“The Internet Of Things” is a phrase that gets tossed around quite a bit these days, and most people with an interest in technology have at least a vague understanding of what it stands for. Also referred to as the IoT, the basic concept is that it refers to the wireless connectivity between human devices, machines, and networks. The IoT has already expanded to include billions of devices worldwide, and yet there are those who argue we’ve only scratched the surface of how it’s truly going to affect us in everyday life and, most importantly, business.
It’s difficult to predict exactly how the IoT will affect us in the years to come, other than that we know it will be a major factor in society. But already in 2015, there are a number of industries in which the IoT has played a significant role, whether by cutting costs, improving safety, improving functionality and efficiency, or some combination of all of the above. To give you an idea, here are some of the industries demonstrating clear effects.
The IoT has already had such a profound effect on home devices and connectivity within homes that we’ve come up with a whole new term to describe the most modern and technologically capable of houses: Smart Homes. In a thorough look ahead at sectors that could be affected most by the IoT in the near future, the Harvard Business Review highlighted potential in home environments. Per the report, “Connected Homes are perhaps the clearest next proving ground for the IoT, combining both the potential to spawn new lines of products … and the potential to reduce energy use and costs….”
That article, which was written late in 2014, included the suggestion that the “Smart Home” device market could become a $15 billion industry by the end of 2015 (up from roughly $7.8 billion in 2013). This market includes devices related to home heating and air conditioning, kitchen appliances, security networks, lighting, and entertainment, among other things, as technology and home device companies seek to give homeowners full network control over home functionality.
SHIPPING AND TRANSPORTATION
Personal transportation is one area frequently highlighted in discussions about the IoT as our cars become increasingly integrated not only with GPS capability, but with various technological tools designed to improve safety and comfort and minimize costs. But the idea of the IoT’s affect on transportation is also quite clear in the shipping industry, where fleet managers and entire companies are enjoying new levels of control over involved vehicles.
In its own article on the IoT in business, Verizon addressed benefits in shipping by pointing to a number of different functions that are now automatically achieved in connected companies. When vehicles are outfitted with WiFi and thus join the IoT, the article points out that “drivers and managers are now privy to real-time sharing of vehicle diagnostics, GPS-based tracking, routing information, and more.” This allows fleet managers to be in full control of every aspect of shipping, and drastically improves efficiency.

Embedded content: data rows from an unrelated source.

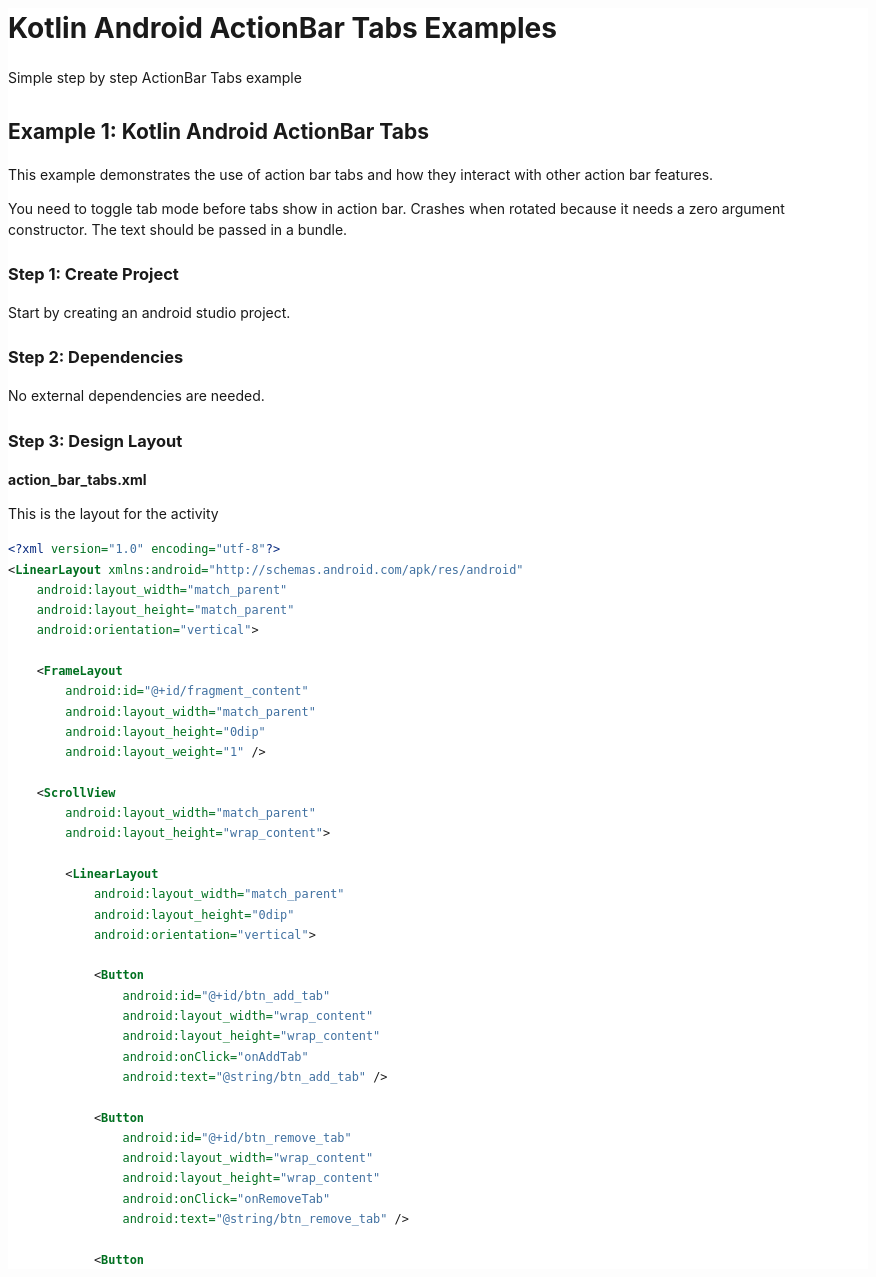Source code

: # Kotlin Android ActionBar Tabs Examples


Simple step by step ActionBar Tabs example


## Example 1: Kotlin Android ActionBar Tabs

This example demonstrates the use of action bar tabs and how they interact with other action bar features.

You need to toggle tab mode before tabs show in action bar. Crashes when rotated because it needs a zero argument constructor. The text should be passed in a bundle.

### Step 1: Create Project

Start by creating an android studio project.

### Step 2: Dependencies

No external dependencies are needed.

### Step 3: Design Layout

**action_bar_tabs.xml**

This is the layout for the activity

```xml
<?xml version="1.0" encoding="utf-8"?>
<LinearLayout xmlns:android="http://schemas.android.com/apk/res/android"
    android:layout_width="match_parent"
    android:layout_height="match_parent"
    android:orientation="vertical">

    <FrameLayout
        android:id="@+id/fragment_content"
        android:layout_width="match_parent"
        android:layout_height="0dip"
        android:layout_weight="1" />

    <ScrollView
        android:layout_width="match_parent"
        android:layout_height="wrap_content">

        <LinearLayout
            android:layout_width="match_parent"
            android:layout_height="0dip"
            android:orientation="vertical">

            <Button
                android:id="@+id/btn_add_tab"
                android:layout_width="wrap_content"
                android:layout_height="wrap_content"
                android:onClick="onAddTab"
                android:text="@string/btn_add_tab" />

            <Button
                android:id="@+id/btn_remove_tab"
                android:layout_width="wrap_content"
                android:layout_height="wrap_content"
                android:onClick="onRemoveTab"
                android:text="@string/btn_remove_tab" />

            <Button
```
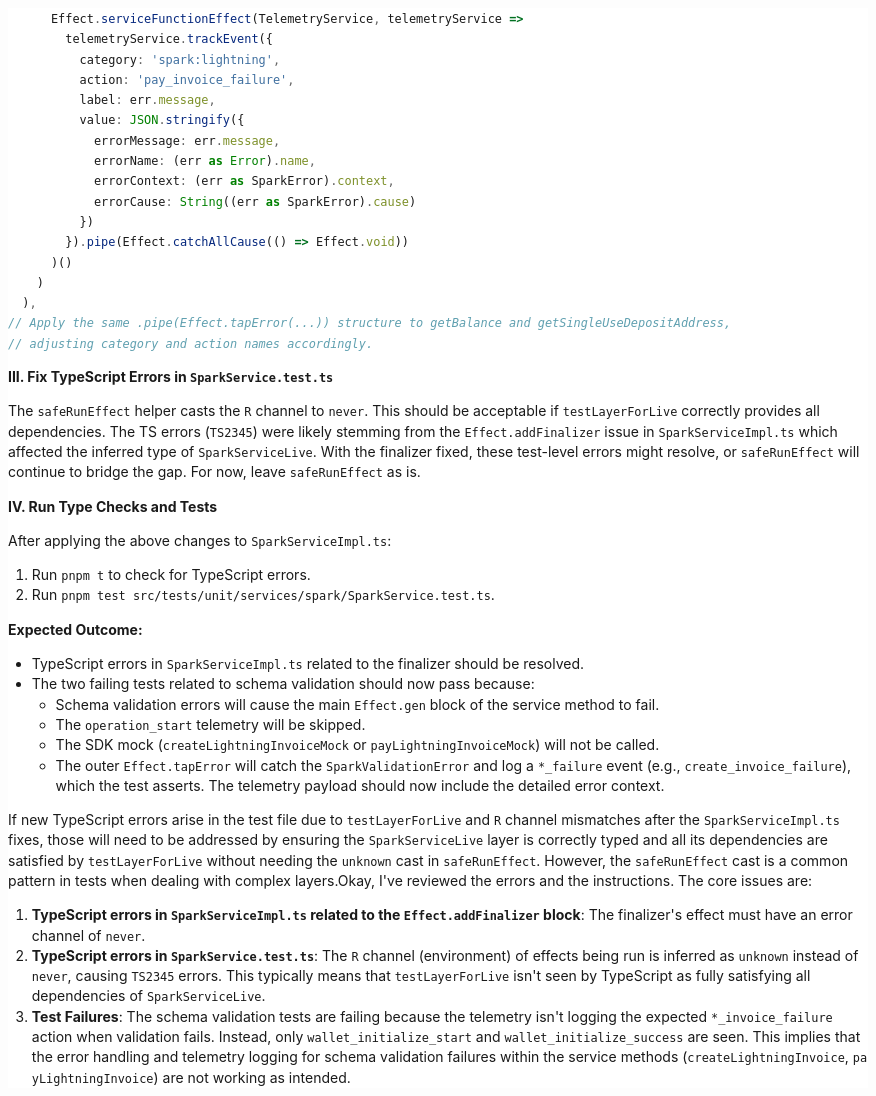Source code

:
 ```typescript
      Effect.serviceFunctionEffect(TelemetryService, telemetryService =>
        telemetryService.trackEvent({
          category: 'spark:lightning',
          action: 'pay_invoice_failure',
          label: err.message,
          value: JSON.stringify({
            errorMessage: err.message,
            errorName: (err as Error).name,
            errorContext: (err as SparkError).context,
            errorCause: String((err as SparkError).cause)
          })
        }).pipe(Effect.catchAllCause(() => Effect.void))
      )()
    )
  ),
// Apply the same .pipe(Effect.tapError(...)) structure to getBalance and getSingleUseDepositAddress,
// adjusting category and action names accordingly.
```

**III. Fix TypeScript Errors in `SparkService.test.ts`**

The `safeRunEffect` helper casts the `R` channel to `never`. This should be acceptable if `testLayerForLive` correctly provides all dependencies. The TS errors (`TS2345`) were likely stemming from the `Effect.addFinalizer` issue in `SparkServiceImpl.ts` which affected the inferred type of `SparkServiceLive`. With the finalizer fixed, these test-level errors might resolve, or `safeRunEffect` will continue to bridge the gap. For now, leave `safeRunEffect` as is.

**IV. Run Type Checks and Tests**

After applying the above changes to `SparkServiceImpl.ts`:
1.  Run `pnpm t` to check for TypeScript errors.
2.  Run `pnpm test src/tests/unit/services/spark/SparkService.test.ts`.

**Expected Outcome:**
*   TypeScript errors in `SparkServiceImpl.ts` related to the finalizer should be resolved.
*   The two failing tests related to schema validation should now pass because:
    *   Schema validation errors will cause the main `Effect.gen` block of the service method to fail.
    *   The `operation_start` telemetry will be skipped.
    *   The SDK mock (`createLightningInvoiceMock` or `payLightningInvoiceMock`) will not be called.
    *   The outer `Effect.tapError` will catch the `SparkValidationError` and log a `*_failure` event (e.g., `create_invoice_failure`), which the test asserts. The telemetry payload should now include the detailed error context.

If new TypeScript errors arise in the test file due to `testLayerForLive` and `R` channel mismatches after the `SparkServiceImpl.ts` fixes, those will need to be addressed by ensuring the `SparkServiceLive` layer is correctly typed and all its dependencies are satisfied by `testLayerForLive` without needing the `unknown` cast in `safeRunEffect`. However, the `safeRunEffect` cast is a common pattern in tests when dealing with complex layers.Okay, I've reviewed the errors and the instructions. The core issues are:

1.  **TypeScript errors in `SparkServiceImpl.ts` related to the `Effect.addFinalizer` block**: The finalizer's effect must have an error channel of `never`.
2.  **TypeScript errors in `SparkService.test.ts`**: The `R` channel (environment) of effects being run is inferred as `unknown` instead of `never`, causing `TS2345` errors. This typically means that `testLayerForLive` isn't seen by TypeScript as fully satisfying all dependencies of `SparkServiceLive`.
3.  **Test Failures**: The schema validation tests are failing because the telemetry isn't logging the expected `*_invoice_failure` action when validation fails. Instead, only `wallet_initialize_start` and `wallet_initialize_success` are seen. This implies that the error handling and telemetry logging for schema validation failures within the service methods (`createLightningInvoice`, `payLightningInvoice`) are not working as intended.
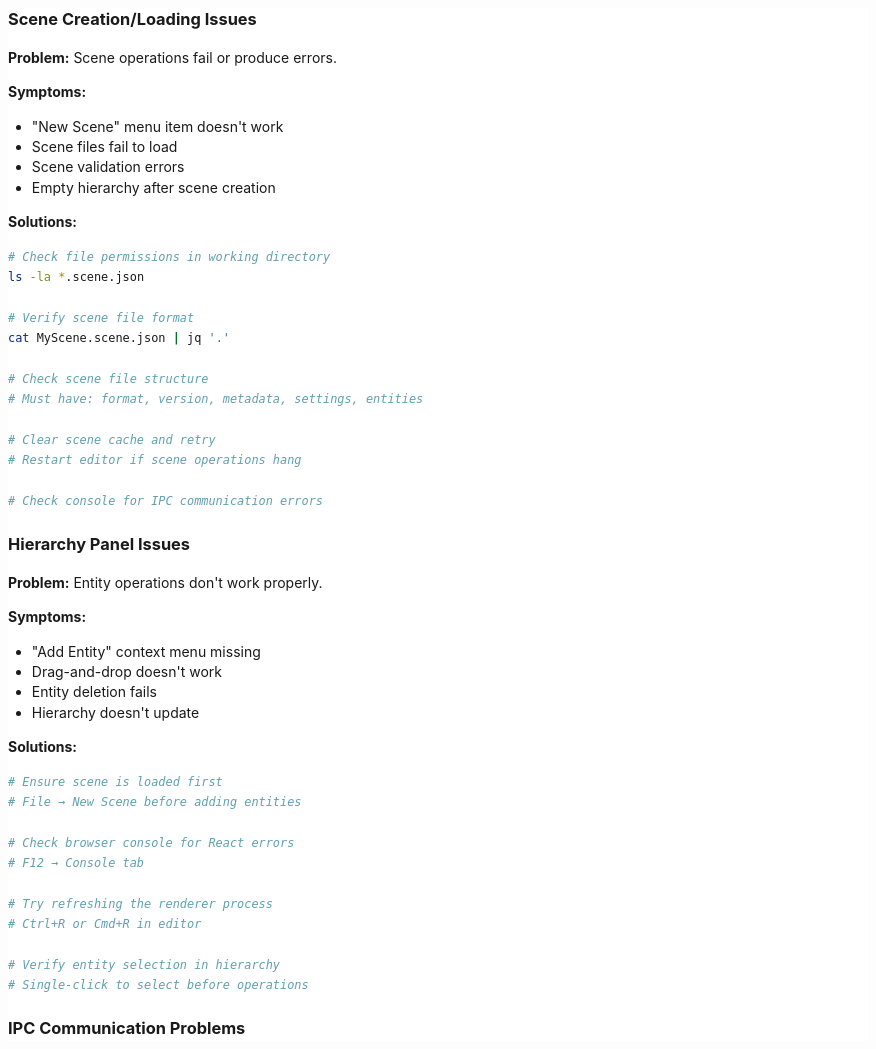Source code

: ### Scene Creation/Loading Issues

**Problem:** Scene operations fail or produce errors.

**Symptoms:**
- "New Scene" menu item doesn't work
- Scene files fail to load
- Scene validation errors
- Empty hierarchy after scene creation

**Solutions:**
```bash
# Check file permissions in working directory
ls -la *.scene.json

# Verify scene file format
cat MyScene.scene.json | jq '.'

# Check scene file structure
# Must have: format, version, metadata, settings, entities

# Clear scene cache and retry
# Restart editor if scene operations hang

# Check console for IPC communication errors
```

### Hierarchy Panel Issues

**Problem:** Entity operations don't work properly.

**Symptoms:**
- "Add Entity" context menu missing
- Drag-and-drop doesn't work
- Entity deletion fails
- Hierarchy doesn't update

**Solutions:**
```bash
# Ensure scene is loaded first
# File → New Scene before adding entities

# Check browser console for React errors
# F12 → Console tab

# Try refreshing the renderer process
# Ctrl+R or Cmd+R in editor

# Verify entity selection in hierarchy
# Single-click to select before operations
```

### IPC Communication Problems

Finally there’s healthcare, which has potential to be one of the most significant industries impacted by the IoT because improved efficiency can directly lead to health benefits and even lives saved. Additionally, this is a promising sector for the IoT in that it involves multiple tiers of influence, much like the idea of connectivity in transportation benefits individual drivers and entire shipping industries alike.
As part of a post titled “3 Industries Entrepreneurs Can Disrupt With The Internet Of Things,” Entrepreneur covered various perks for the healthcare sector, beginning with the idea that “hospitals are able to collect, record and analyze data faster and more accurately” with WiFi-enabled hospital devices. However, the same piece goes on to discuss several benefits of wearable technology as they relate to health, such as individuals’ ability to track fitness and heart rate and the chance for the elderly to have emergency alerts handy at all times.
These are just three of many large industries that will be, and in some cases already are significantly affected and improved by the IoT. But seeing the range of improvements and possibilities in just these three diverse sectors shows quite clearly just how big the transition to a broader, stronger IoT is for society.